• [Instruction] Copy every item below word for word, with no changes.

(Beginning of Supplied material)

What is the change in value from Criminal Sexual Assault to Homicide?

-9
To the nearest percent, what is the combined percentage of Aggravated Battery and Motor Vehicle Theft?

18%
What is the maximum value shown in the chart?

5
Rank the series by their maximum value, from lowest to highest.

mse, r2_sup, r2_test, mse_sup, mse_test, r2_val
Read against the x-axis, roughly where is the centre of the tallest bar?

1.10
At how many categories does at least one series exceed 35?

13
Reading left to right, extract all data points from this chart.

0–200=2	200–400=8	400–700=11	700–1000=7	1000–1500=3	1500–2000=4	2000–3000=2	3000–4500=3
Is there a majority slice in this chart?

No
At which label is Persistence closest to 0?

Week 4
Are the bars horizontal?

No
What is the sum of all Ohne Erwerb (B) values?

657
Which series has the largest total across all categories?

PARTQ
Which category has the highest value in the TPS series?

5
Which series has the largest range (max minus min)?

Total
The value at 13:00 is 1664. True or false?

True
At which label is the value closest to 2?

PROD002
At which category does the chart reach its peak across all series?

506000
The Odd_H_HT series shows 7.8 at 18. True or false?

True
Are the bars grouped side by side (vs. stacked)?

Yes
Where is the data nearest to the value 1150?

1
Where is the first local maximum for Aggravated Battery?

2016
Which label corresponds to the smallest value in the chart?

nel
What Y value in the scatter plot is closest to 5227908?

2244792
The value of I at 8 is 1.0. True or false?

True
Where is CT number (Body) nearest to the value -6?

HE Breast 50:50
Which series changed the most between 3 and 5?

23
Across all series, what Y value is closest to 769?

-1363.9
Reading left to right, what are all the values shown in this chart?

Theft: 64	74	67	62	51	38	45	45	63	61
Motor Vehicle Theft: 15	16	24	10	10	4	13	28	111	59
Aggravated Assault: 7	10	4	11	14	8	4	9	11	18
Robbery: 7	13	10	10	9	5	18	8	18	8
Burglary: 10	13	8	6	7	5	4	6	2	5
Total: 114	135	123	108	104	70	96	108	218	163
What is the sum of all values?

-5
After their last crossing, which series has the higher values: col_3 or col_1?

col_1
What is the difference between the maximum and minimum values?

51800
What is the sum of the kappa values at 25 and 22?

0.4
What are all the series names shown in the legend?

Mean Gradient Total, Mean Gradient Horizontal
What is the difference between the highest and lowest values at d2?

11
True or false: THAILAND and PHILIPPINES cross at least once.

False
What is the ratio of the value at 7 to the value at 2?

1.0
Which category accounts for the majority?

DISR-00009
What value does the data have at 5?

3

(End of Supplied material)

• [Exercise response]
What is the change in value from Criminal Sexual Assault to Homicide?

-9
To the nearest percent, what is the combined percentage of Aggravated Battery and Motor Vehicle Theft?

18%
What is the maximum value shown in the chart?

5
Rank the series by their maximum value, from lowest to highest.

mse, r2_sup, r2_test, mse_sup, mse_test, r2_val
Read against the x-axis, roughly where is the centre of the tallest bar?

1.10
At how many categories does at least one series exceed 35?

13
Reading left to right, extract all data points from this chart.

0–200=2	200–400=8	400–700=11	700–1000=7	1000–1500=3	1500–2000=4	2000–3000=2	3000–4500=3
Is there a majority slice in this chart?

No
At which label is Persistence closest to 0?

Week 4
Are the bars horizontal?

No
What is the sum of all Ohne Erwerb (B) values?

657
Which series has the largest total across all categories?

PARTQ
Which category has the highest value in the TPS series?

5
Which series has the largest range (max minus min)?

Total
The value at 13:00 is 1664. True or false?

True
At which label is the value closest to 2?

PROD002
At which category does the chart reach its peak across all series?

506000
The Odd_H_HT series shows 7.8 at 18. True or false?

True
Are the bars grouped side by side (vs. stacked)?

Yes
Where is the data nearest to the value 1150?

1
Where is the first local maximum for Aggravated Battery?

2016
Which label corresponds to the smallest value in the chart?

nel
What Y value in the scatter plot is closest to 5227908?

2244792
The value of I at 8 is 1.0. True or false?

True
Where is CT number (Body) nearest to the value -6?

HE Breast 50:50
Which series changed the most between 3 and 5?

23
Across all series, what Y value is closest to 769?

-1363.9
Reading left to right, what are all the values shown in this chart?

Theft: 64	74	67	62	51	38	45	45	63	61
Motor Vehicle Theft: 15	16	24	10	10	4	13	28	111	59
Aggravated Assault: 7	10	4	11	14	8	4	9	11	18
Robbery: 7	13	10	10	9	5	18	8	18	8
Burglary: 10	13	8	6	7	5	4	6	2	5
Total: 114	135	123	108	104	70	96	108	218	163
What is the sum of all values?

-5
After their last crossing, which series has the higher values: col_3 or col_1?

col_1
What is the difference between the maximum and minimum values?

51800
What is the sum of the kappa values at 25 and 22?

0.4
What are all the series names shown in the legend?

Mean Gradient Total, Mean Gradient Horizontal
What is the difference between the highest and lowest values at d2?

11
True or false: THAILAND and PHILIPPINES cross at least once.

False
What is the ratio of the value at 7 to the value at 2?

1.0
Which category accounts for the majority?

DISR-00009
What value does the data have at 5?

3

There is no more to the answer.